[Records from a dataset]
───
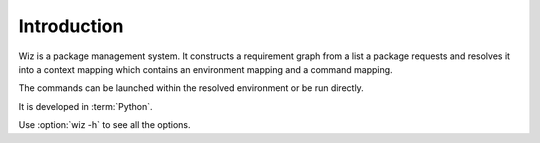 .. _introduction:

************
Introduction
************

Wiz is a package management system. It constructs a requirement graph from a
list a package requests and resolves it into a context mapping which contains
an environment mapping and a command mapping.

The commands can be launched within the resolved environment or be run directly.

It is developed in :term:`Python`.

Use :option:`wiz -h` to see all the options.

.. seealso::

    Any design decisions can be followed up on in this
    :ref:`Research document <infinite-monkey:document/package_manager_evaluation>`.
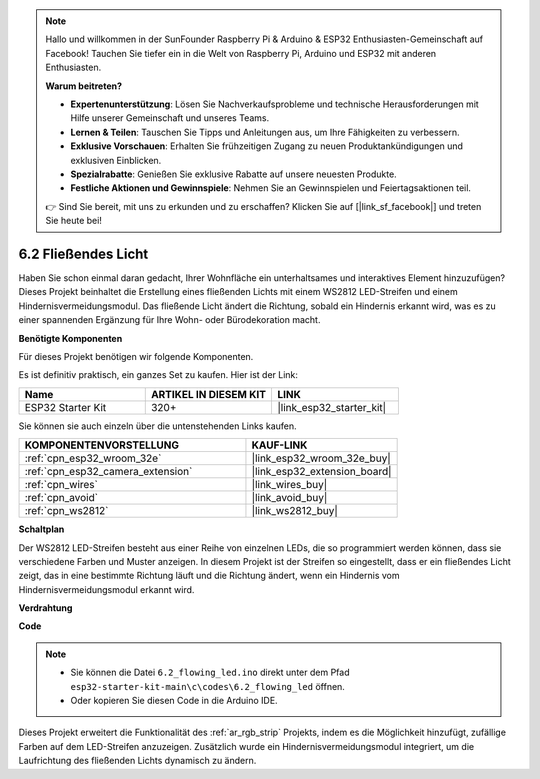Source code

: .. note::

    Hallo und willkommen in der SunFounder Raspberry Pi & Arduino & ESP32 Enthusiasten-Gemeinschaft auf Facebook! Tauchen Sie tiefer ein in die Welt von Raspberry Pi, Arduino und ESP32 mit anderen Enthusiasten.

    **Warum beitreten?**

    - **Expertenunterstützung**: Lösen Sie Nachverkaufsprobleme und technische Herausforderungen mit Hilfe unserer Gemeinschaft und unseres Teams.
    - **Lernen & Teilen**: Tauschen Sie Tipps und Anleitungen aus, um Ihre Fähigkeiten zu verbessern.
    - **Exklusive Vorschauen**: Erhalten Sie frühzeitigen Zugang zu neuen Produktankündigungen und exklusiven Einblicken.
    - **Spezialrabatte**: Genießen Sie exklusive Rabatte auf unsere neuesten Produkte.
    - **Festliche Aktionen und Gewinnspiele**: Nehmen Sie an Gewinnspielen und Feiertagsaktionen teil.

    👉 Sind Sie bereit, mit uns zu erkunden und zu erschaffen? Klicken Sie auf [|link_sf_facebook|] und treten Sie heute bei!

.. _ar_flowing_light:

6.2 Fließendes Licht
=======================

Haben Sie schon einmal daran gedacht, Ihrer Wohnfläche ein unterhaltsames und interaktives Element hinzuzufügen? 
Dieses Projekt beinhaltet die Erstellung eines fließenden Lichts mit einem WS2812 LED-Streifen und einem Hindernisvermeidungsmodul. 
Das fließende Licht ändert die Richtung, sobald ein Hindernis erkannt wird, was es zu einer spannenden Ergänzung für Ihre Wohn- oder Bürodekoration macht.

**Benötigte Komponenten**

Für dieses Projekt benötigen wir folgende Komponenten.

Es ist definitiv praktisch, ein ganzes Set zu kaufen. Hier ist der Link:

.. list-table::
    :widths: 20 20 20
    :header-rows: 1

    *   - Name	
        - ARTIKEL IN DIESEM KIT
        - LINK
    *   - ESP32 Starter Kit
        - 320+
        - |link_esp32_starter_kit|

Sie können sie auch einzeln über die untenstehenden Links kaufen.

.. list-table::
    :widths: 30 20
    :header-rows: 1

    *   - KOMPONENTENVORSTELLUNG
        - KAUF-LINK

    *   - :ref:`cpn_esp32_wroom_32e`
        - |link_esp32_wroom_32e_buy|
    *   - :ref:`cpn_esp32_camera_extension`
        - |link_esp32_extension_board|
    *   - :ref:`cpn_wires`
        - |link_wires_buy|
    *   - :ref:`cpn_avoid`
        - |link_avoid_buy|
    *   - :ref:`cpn_ws2812`
        - |link_ws2812_buy|

**Schaltplan**

.. image:: ../../img/circuit/circuit_6.2_flowing_led.png
    :align: center

Der WS2812 LED-Streifen besteht aus einer Reihe von einzelnen LEDs, die so programmiert werden können, dass sie verschiedene Farben und Muster anzeigen. 
In diesem Projekt ist der Streifen so eingestellt, dass er ein fließendes Licht zeigt, das in eine bestimmte Richtung läuft und 
die Richtung ändert, wenn ein Hindernis vom Hindernisvermeidungsmodul erkannt wird.


**Verdrahtung**

.. image:: ../../img/wiring/6.2_flowing_light_bb.png
    

**Code**

.. note::

    * Sie können die Datei ``6.2_flowing_led.ino`` direkt unter dem Pfad ``esp32-starter-kit-main\c\codes\6.2_flowing_led`` öffnen.
    * Oder kopieren Sie diesen Code in die Arduino IDE.

.. raw:: html

    <iframe src=https://create.arduino.cc/editor/sunfounder01/ff625cb6-2efd-436a-9b59-5dd967191338/preview?embed style="height:510px;width:100%;margin:10px 0" frameborder=0></iframe>

Dieses Projekt erweitert die Funktionalität des :ref:`ar_rgb_strip` Projekts, indem es die Möglichkeit hinzufügt, zufällige Farben auf dem LED-Streifen anzuzeigen. 
Zusätzlich wurde ein Hindernisvermeidungsmodul integriert, um die Laufrichtung des fließenden Lichts dynamisch zu ändern.

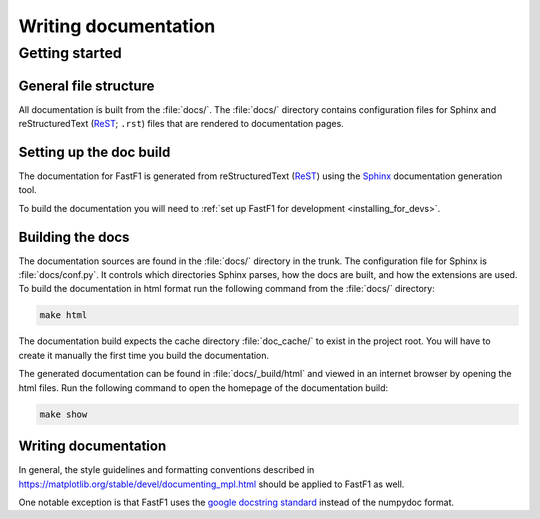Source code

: .. _documenting-fastf1:

=====================
Writing documentation
=====================

Getting started
===============

General file structure
----------------------

All documentation is built from the :file:`docs/`.  The :file:`docs/`
directory contains configuration files for Sphinx and reStructuredText
(ReST_; ``.rst``) files that are rendered to documentation pages.


Setting up the doc build
------------------------

The documentation for FastF1 is generated from reStructuredText (ReST_)
using the Sphinx_ documentation generation tool.

To build the documentation you will need to
:ref:`set up FastF1 for development <installing_for_devs>`.

Building the docs
-----------------

The documentation sources are found in the :file:`docs/` directory in the trunk.
The configuration file for Sphinx is :file:`docs/conf.py`. It controls which
directories Sphinx parses, how the docs are built, and how the extensions are
used. To build the documentation in html format run the following command
from the :file:`docs/` directory:

.. code:: sh

  make html


The documentation build expects the cache directory :file:`doc_cache/` to exist
in the project root.
You will have to create it manually the first time you build the documentation.


The generated documentation can be found in :file:`docs/_build/html` and viewed
in an internet browser by opening the html files. Run the following command
to open the homepage of the documentation build:

.. code:: sh

  make show


Writing documentation
---------------------

In general, the style guidelines and formatting conventions described in
https://matplotlib.org/stable/devel/documenting_mpl.html should be applied to
FastF1 as well.

One notable exception is that FastF1 uses the `google docstring standard
<https://sphinxcontrib-napoleon.readthedocs.io/en/latest/example_google.html>`_
instead of the numpydoc format.



.. _ReST: https://docutils.sourceforge.io/rst.html
.. _Sphinx: http://www.sphinx-doc.org
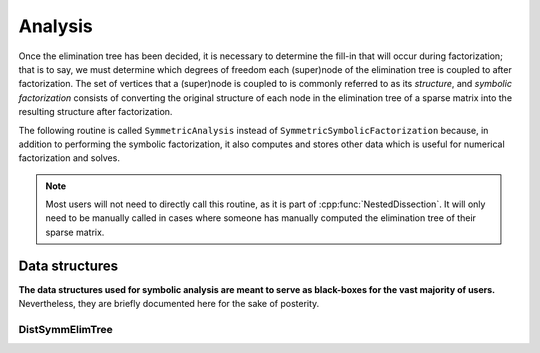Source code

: Analysis
========
Once the elimination tree has been decided, it is necessary to determine
the fill-in that will occur during factorization; that is to say, we must
determine which degrees of freedom each (super)node of the elimination tree is
coupled to after factorization. The set of vertices that a (super)node is
coupled to is commonly referred to as its *structure*, and
*symbolic factorization* consists of converting the original structure of each
node in the elimination tree of a sparse matrix into the resulting structure
after factorization.

The following routine is called ``SymmetricAnalysis`` instead of
``SymmetricSymbolicFactorization`` because, in addition to performing the
symbolic factorization, it also computes and stores other data which is
useful for numerical factorization and solves.

.. cpp:function:: void SymmetricAnalysis( const DistSymmElimTree& eTree, DistSymmInfo& info, bool storeFactRecvInd=true )
    
.. note:: 
   Most users will not need to directly call this routine, as it is 
   part of :cpp:func:`NestedDissection`. It will only need to be manually 
   called in cases where someone has manually computed the elimination tree of 
   their sparse matrix.

Data structures
---------------
**The data structures used for symbolic analysis are meant to serve as 
black-boxes for the vast majority of users.** Nevertheless, they are 
briefly documented here for the sake of posterity.

DistSymmElimTree
^^^^^^^^^^^^^^^^

.. cpp:type:: struct SymmNode

   .. cpp:member:: int size

      The size of this node in the elimination tree.

   .. cpp:member:: int offset

      The first reordered index of the vertices in this node.

   .. cpp:member:: int parent

      The index of the local parent (:math:`-1` if it does not exist).

   .. cpp:member:: std::vector<int> children

      The indices of the child nodes.

   .. cpp:member:: std::vector<int> lowerStruct

      The sorted reordered indices of the connections to ancestor nodes.

.. cpp:type:: struct DistSymmNode

   .. cpp:member:: bool onLeft

      Whether or not this node is the left child of its parent 
      (assuming it has a parent).

   .. cpp:member:: mpi::Comm comm

      The communicator for the distributed node.

   .. cpp:member:: int size

      The number of vertices in this node.

   .. cpp:member:: int offset

      The first reordered index for the vertices in this node.

   .. cpp:member:: std::vector<int> lowerStruct

      The sorted reordered indices of the connections to ancestor nodes.

.. cpp:type:: struct DistSymmElimTree

   .. cpp:member:: std::vector<SymmNode*> localNodes

      An array of *pointers* to the local nodes.

   .. cpp:member:: std::vector<DistSymmNode> distNodes

      An array of distributed nodes, including the single-process 
      separator or leaf.


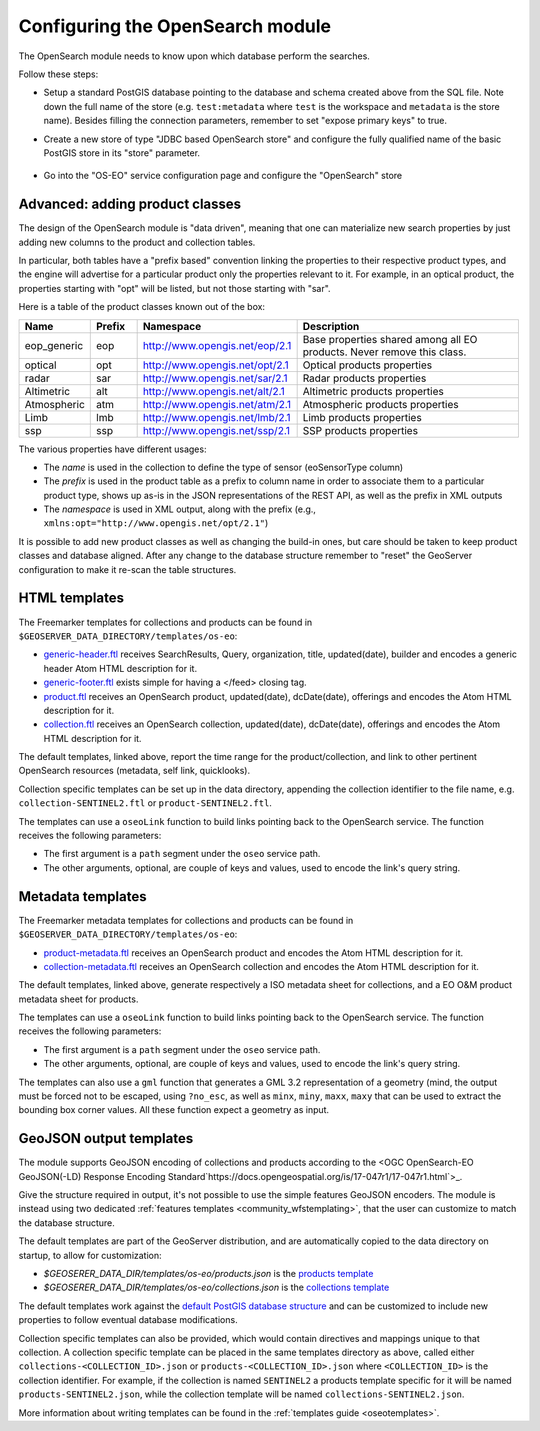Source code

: .. _opensearch_eo_configuration:

Configuring the OpenSearch module
=================================

The OpenSearch module needs to know upon which database perform the searches.

Follow these steps:

* Setup a standard PostGIS database pointing to the database and schema created above
  from the SQL file. Note down the full name of the store (e.g. ``test:metadata`` where ``test``
  is the workspace and ``metadata`` is the store name). 
  Besides filling the connection parameters, remember to set "expose primary keys" to true.
* Create a new store of type "JDBC based OpenSearch store" and configure the fully qualified name
  of the basic PostGIS store in its "store" parameter.

  .. figure:: images/store.png
     :align: center

* Go into the "OS-EO" service configuration page and configure the "OpenSearch" store

  .. figure:: images/service.png

Advanced: adding product classes
--------------------------------

The design of the OpenSearch module is "data driven", meaning that one can materialize new
search properties by just adding new columns to the product and collection tables.

In particular, both tables have a "prefix based" convention linking the properties to their
respective product types, and the engine will advertise for a particular product only 
the properties relevant to it. For example, in an optical product, the properties starting
with "opt" will be listed, but not those starting with "sar".

Here is a table of the product classes known out of the box:

.. list-table::
   :widths: 10 10 20 60
   :header-rows: 1

   * - Name
     - Prefix
     - Namespace
     - Description
   * - eop_generic
     - eop
     - http://www.opengis.net/eop/2.1
     - Base properties shared among all EO products. Never remove this class.
   * - optical
     - opt
     - http://www.opengis.net/opt/2.1
     - Optical products properties
   * - radar
     - sar
     - http://www.opengis.net/sar/2.1
     - Radar products properties
   * - Altimetric
     - alt
     - http://www.opengis.net/alt/2.1
     - Altimetric products properties
   * - Atmospheric
     - atm
     - http://www.opengis.net/atm/2.1
     - Atmospheric products properties
   * - Limb
     - lmb
     - http://www.opengis.net/lmb/2.1
     - Limb products properties
   * - ssp
     - ssp
     - http://www.opengis.net/ssp/2.1
     - SSP products properties

The various properties have different usages:

* The *name* is used in the collection to define the type of sensor (eoSensorType column)
* The *prefix* is used in the product table as a prefix to column name in order to associate
  them to a particular product type, shows up as-is in the JSON representations of the REST API,
  as well as the prefix in XML outputs
* The *namespace* is used in XML output, along with the prefix (e.g., ``xmlns:opt="http://www.opengis.net/opt/2.1"``)


It is possible to add new product classes as well as changing the build-in ones, but care should
be taken to keep product classes and database aligned. After any change to the database structure
remember to "reset" the GeoServer configuration to make it re-scan the table structures.

.. _oseo_html_templates:

HTML templates
--------------

The Freemarker templates for collections and products can be found in ``$GEOSERVER_DATA_DIRECTORY/templates/os-eo``:

* `generic-header.ftl <https://github.com/geoserver/geoserver/blob/main/src/community/oseo/oseo-service/src/main/resources/org/geoserver/opensearch/eo/response/>`_ receives SearchResults, Query, organization, title, updated(date), builder and encodes a generic header Atom HTML description for it.
* `generic-footer.ftl <https://github.com/geoserver/geoserver/blob/main/src/community/oseo/oseo-service/src/main/resources/org/geoserver/opensearch/eo/response/>`_ exists simple for having a </feed> closing tag.
* `product.ftl <https://github.com/geoserver/geoserver/blob/main/src/community/oseo/oseo-service/src/main/resources/org/geoserver/opensearch/eo/response/product.ftl>`_ receives an OpenSearch product, updated(date), dcDate(date), offerings and encodes the Atom HTML description for it.
* `collection.ftl <https://github.com/geoserver/geoserver/blob/main/src/community/oseo/oseo-service/src/main/resources/org/geoserver/opensearch/eo/response/collection.ftl>`_ receives an OpenSearch collection, updated(date), dcDate(date), offerings and encodes the Atom HTML description for it.

The default templates, linked above, report the time range for the product/collection, and link
to other pertinent OpenSearch resources (metadata, self link, quicklooks).

Collection specific templates can be set up in the data directory, appending the collection
identifier to the file name, e.g. ``collection-SENTINEL2.ftl`` or ``product-SENTINEL2.ftl``.

The templates can use a ``oseoLink`` function to build links pointing back to the OpenSearch service.
The function receives the following parameters:

* The first argument is a ``path`` segment under the ``oseo`` service path.
* The other arguments, optional, are couple of keys and values, used to encode the link's query string.

.. _oseo_metadata_templates:

Metadata templates
------------------

The Freemarker metadata templates for collections and products can be found in ``$GEOSERVER_DATA_DIRECTORY/templates/os-eo``:

* `product-metadata.ftl <https://github.com/geoserver/geoserver/blob/main/src/community/oseo/oseo-service/src/main/resources/org/geoserver/opensearch/eo/response/product-metadata.ftl>`_ receives an OpenSearch product and encodes the Atom HTML description for it.
* `collection-metadata.ftl <https://github.com/geoserver/geoserver/blob/main/src/community/oseo/oseo-service/src/main/resources/org/geoserver/opensearch/eo/response/collection-metadata.ftl>`_ receives an OpenSearch collection and encodes the Atom HTML description for it.

The default templates, linked above, generate respectively a ISO metadata sheet for collections, and a 
EO O&M product metadata sheet for products.

The templates can use a ``oseoLink`` function to build links pointing back to the OpenSearch service.
The function receives the following parameters:

* The first argument is a ``path`` segment under the ``oseo`` service path.
* The other arguments, optional, are couple of keys and values, used to encode the link's query string.

The templates can also use a ``gml`` function that generates a GML 3.2 representation of a 
geometry (mind, the output must be forced not to be escaped, using ``?no_esc``, as well
as ``minx``, ``miny``, ``maxx``, ``maxy`` that can be used to extract the bounding box
corner values. All these function expect a geometry as input.

GeoJSON output templates
------------------------

The module supports GeoJSON encoding of collections and products according to the  
<OGC OpenSearch-EO GeoJSON(-LD) Response Encoding Standard`https://docs.opengeospatial.org/is/17-047r1/17-047r1.html`>_.

Give the structure required in output, it's not possible to use the simple features GeoJSON encoders.
The module is instead using two dedicated :ref:`features templates <community_wfstemplating>`,
that the user can customize to match the database structure.

The default templates are part of the GeoServer distribution, and are automatically copied to the
data directory on startup, to allow for customization:

* `$GEOSERER_DATA_DIR/templates/os-eo/products.json` is the `products template <https://raw.githubusercontent.com/geoserver/geoserver/main/src/community/oseo/oseo-service/src/main/resources/org/geoserver/opensearch/eo/products.json>`_
* `$GEOSERER_DATA_DIR/templates/os-eo/collections.json` is the `collections template <https://raw.githubusercontent.com/geoserver/geoserver/main/src/community/oseo/oseo-service/src/main/resources/org/geoserver/opensearch/eo/collections.json>`_

The default templates work against the `default PostGIS database structure <https://raw.githubusercontent.com/geoserver/geoserver/main/src/community/oseo/oseo-core/src/test/resources/postgis.sql>`_ and
can be customized to include new properties to follow eventual database modifications.

Collection specific templates can also be provided, which would contain directives and mappings unique to that collection.
A collection specific template can be placed in the same templates directory as above, called
either ``collections-<COLLECTION_ID>.json`` or ``products-<COLLECTION_ID>.json`` 
where ``<COLLECTION_ID>`` is the collection identifier. 
For example, if the collection is named ``SENTINEL2`` a products template specific for it will
be named ``products-SENTINEL2.json``, while the collection template will be named ``collections-SENTINEL2.json``.

More information about writing templates can be found in the :ref:`templates guide <oseotemplates>`.
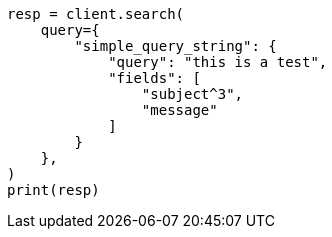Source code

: // This file is autogenerated, DO NOT EDIT
// query-dsl/simple-query-string-query.asciidoc:262

[source, python]
----
resp = client.search(
    query={
        "simple_query_string": {
            "query": "this is a test",
            "fields": [
                "subject^3",
                "message"
            ]
        }
    },
)
print(resp)
----
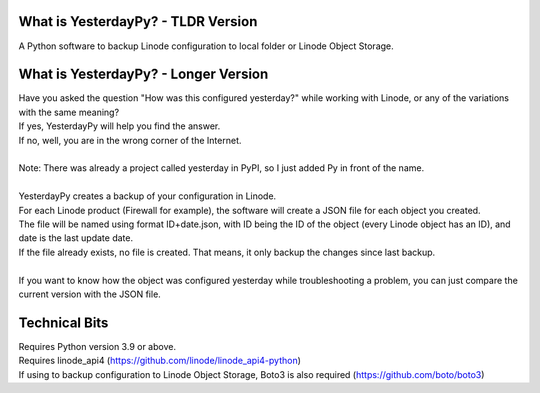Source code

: What is YesterdayPy? - TLDR Version
-----------------------------------
| A Python software to backup Linode configuration to local folder or Linode Object Storage.

What is YesterdayPy? - Longer Version
-------------------------------------
| Have you asked the question "How was this configured yesterday?" while working with Linode, or any of the variations with the same meaning?
| If yes, YesterdayPy will help you find the answer.
| If no, well, you are in the wrong corner of the Internet.
|
| Note: There was already a project called yesterday in PyPI, so I just added Py in front of the name.
|
| YesterdayPy creates a backup of your configuration in Linode.
| For each Linode product (Firewall for example), the software will create a JSON file for each object you created.
| The file will be named using format ID+date.json, with ID being the ID of the object (every Linode object has an ID), and date is the last update date.
| If the file already exists, no file is created. That means, it only backup the changes since last backup.
|
| If you want to know how the object was configured yesterday while troubleshooting a problem, you can just compare the current version with the JSON file.

Technical Bits
--------------
| Requires Python version 3.9 or above.
| Requires linode_api4 (https://github.com/linode/linode_api4-python)
| If using to backup configuration to Linode Object Storage, Boto3 is also required (https://github.com/boto/boto3)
───
WHAT NEEDS TO BE DONE
The response consists of the lines above that contain "particular".

FINAL ANSWER
In particular, both tables have a "prefix based" convention linking the properties to their
respective product types, and the engine will advertise for a particular product only 
  them to a particular product type, shows up as-is in the JSON representations of the REST API,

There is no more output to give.